Lomé — La situation des entreprises togolaises s’aggrave de jour en jour. Malgré les discours rassurants des autorités, le secteur privé subit de plein fouet les conséquences d’une dette intérieure colossale contractée par l’État. Cette somme, accumulée sous forme de retards de paiement pour des travaux et services déjà effectués, menace désormais la stabilité économique du pays.
Selon les représentants du monde entrepreneurial, l’ampleur de cette dette dépasse les 1 700 milliards de FCFA, soit plus de 60 % de la dette publique totale du Togo. Les entreprises du BTP, les fournisseurs de services publics et les distributeurs d’énergie sont les plus touchés. Sans trésorerie, ces acteurs clés peinent à honorer leurs engagements, bloquant ainsi l’ensemble de l’économie.
un cercle vicieux pour les entreprises et l’emploi
Les retards de paiement de l’État asphyxient progressivement les entreprises. Incapables de recevoir les fonds promis pour des projets déjà réalisés, ces sociétés ne peuvent plus investir, moderniser leurs outils de production ou recruter. Pour les petites et moyennes entreprises, la situation est encore plus critique : certaines n’ont même plus les moyens de régler les salaires de leurs employés ou les factures de leurs sous-traitants.
« Comment développer notre activité et créer des emplois alors que l’État ne nous paie pas ? », s’interroge un chef d’entreprise basé à Lomé.
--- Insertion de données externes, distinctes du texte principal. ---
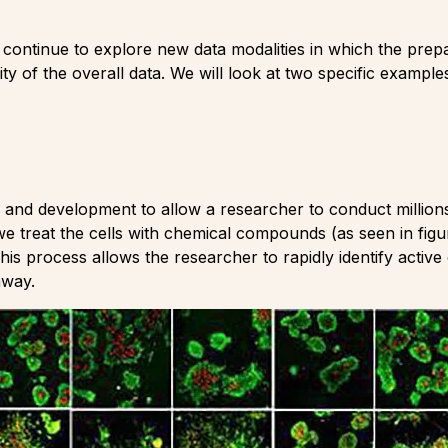
ll continue to explore new data modalities in which the prep
lity of the overall data. We will look at two specific examp
and development to allow a researcher to conduct millions
we treat the cells with chemical compounds (as seen in fig
 This process allows the researcher to rapidly identify acti
hway.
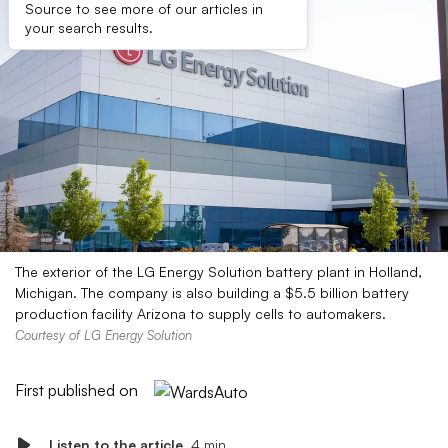
Source to see more of our articles in
your search results.
The exterior of the LG Energy Solution battery plant in Holland,
Michigan. The company is also building a $5.5 billion battery
production facility Arizona to supply cells to automakers.
Courtesy of LG Energy Solution
First published on
Listen to the article
4 min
Ce manque à gagner se répercute sur toute la chaîne économique, mettant en péril des milliers d’emplois et freinant la croissance du pays.
les promesses gouvernementales face à la réalité des caisses vides
Face à cette crise, les autorités ont annoncé un vaste plan d’apurement de la dette intérieure. L’objectif ? Rembourser progressivement les sommes dues aux entreprises locales. Pourtant, sur le terrain, les professionnels restent sceptiques. Les finances publiques sont exsangues, et malgré les emprunts contractés sur le marché régional de l’UMOA, les liquidités nécessaires manquent cruellement pour apaiser les tensions.
Les entrepreneurs, eux, ne croient plus aux annonces politiques. Leur attention se porte désormais vers Washington, où la Banque mondiale a validé l’octroi d’une enveloppe de 200 millions de dollars. Cette aide financière pourrait enfin soulager les caisses de l’État, mais son utilisation devra être optimisée pour soutenir les réformes économiques et moderniser les infrastructures logistiques du pays.
Sans injection immédiate de ces fonds, les discours sur la relance économique resteront lettre morte. Les entreprises, elles, réclament des virements effectifs sur leurs comptes pour éviter l’effondrement de leurs activités et préserver l’emploi.